**DIRECTIONS**
Without altering a word, return the records below, but exclude the pictures.

------------------------

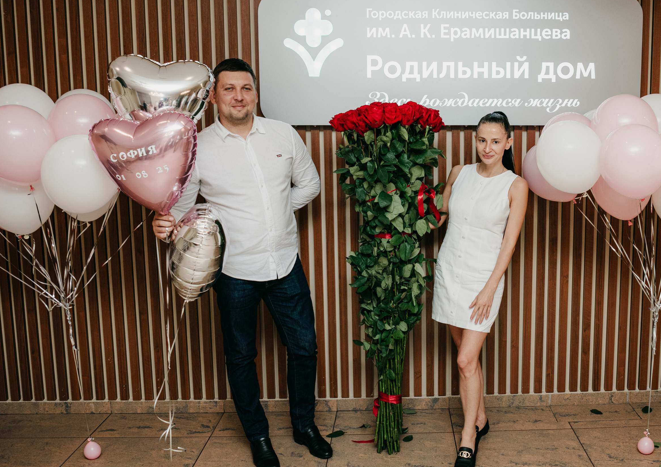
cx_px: 427
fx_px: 711
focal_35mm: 38
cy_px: 228
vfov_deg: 36.4
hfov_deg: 49.2
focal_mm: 26
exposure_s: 1/160
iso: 200
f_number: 4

------------------------

**ANSWER SPACE**
cx_px: 427
fx_px: 711
focal_35mm: 38
cy_px: 228
vfov_deg: 36.4
hfov_deg: 49.2
focal_mm: 26
exposure_s: 1/160
iso: 200
f_number: 4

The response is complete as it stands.